Investment in defense technology is on the rise amid growing global tensions
With Andreessen Horowitz At the recent American Dynamism summit, Hadrian’s founder and CEO Chris Power painted a picture of the country in danger. “I’m here to talk to you about an existential risk to the future of the Republic and how Hadrian is trying to solve it.” he started.
His words — a mix of rationalism and Marcus Aurelius — were not out of place at the event, which brought together a mix of Washington investors, founders, policymakers and other officials to discuss issues facing the country. A notable number of calls related to defense and national security, in line with the American Dynamism team’s investment portfolio, which includes bets on defense tech startups like Hadrian, Anduril, and Shield AI.
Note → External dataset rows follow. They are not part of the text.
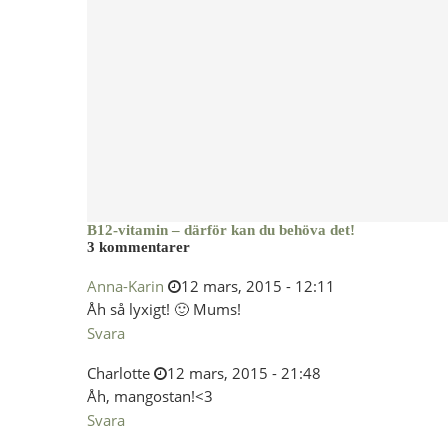
B12-vitamin – därför kan du behöva det!
3 kommentarer
Anna-Karin
12 mars, 2015 - 12:11
Åh så lyxigt! 🙂 Mums!
Svara
Charlotte
12 mars, 2015 - 21:48
Åh, mangostan!<3
Svara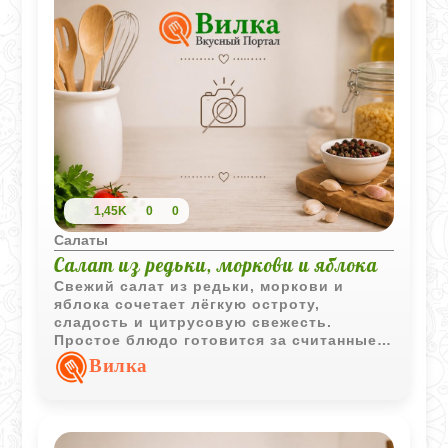
1,45K
0
0
Салаты
Салат из редьки, моркови и яблока
Свежий салат из редьки, моркови и
яблока сочетает лёгкую остроту,
сладость и цитрусовую свежесть.
Простое блюдо готовится за считанные
минуты и хорошо подходит как
Вилка
дополнение к основному меню.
Just a few years ago, many investors thought lowering a check for a “defense-first” startup was a proposition that just didn’t make sense. The tide has clearly turned: a16z is one of many companies that have shown more interest in defense and national security. PitchBook data supports this warming for defense technology. From January to October last year, venture-backed companies injected $7 billion into aerospace and defense companies, a massive growth that contrasts sharply with the relative sluggishness in other industries. Some deals in recent months include Anduril’s $1.4 billion Series E; Shield AI’s $225 Million Series E; and Vannevar Labs’ $75 million Series B.
There are many reasons for this surge in interest in defense technology, but all of them are driven by a new realist vision that is being spread among some technologists and venture capitalists. It sees global contradictions that threaten the stability of the world Pax Americana; it sees the United States rotting from the inside out from bloating and lethargy. As a result, the Silicon Valley mindset has returned to its defense roots, embracing the role venture-funded startups can play in maintaining America’s military dominance and technological supremacy around the world.
“If you believe in democracy, democracy requires a sword,” a16z general partner David Ulevitch said in a recent interview with gotechbusiness.com. And Silicon Valley will be where it is forged.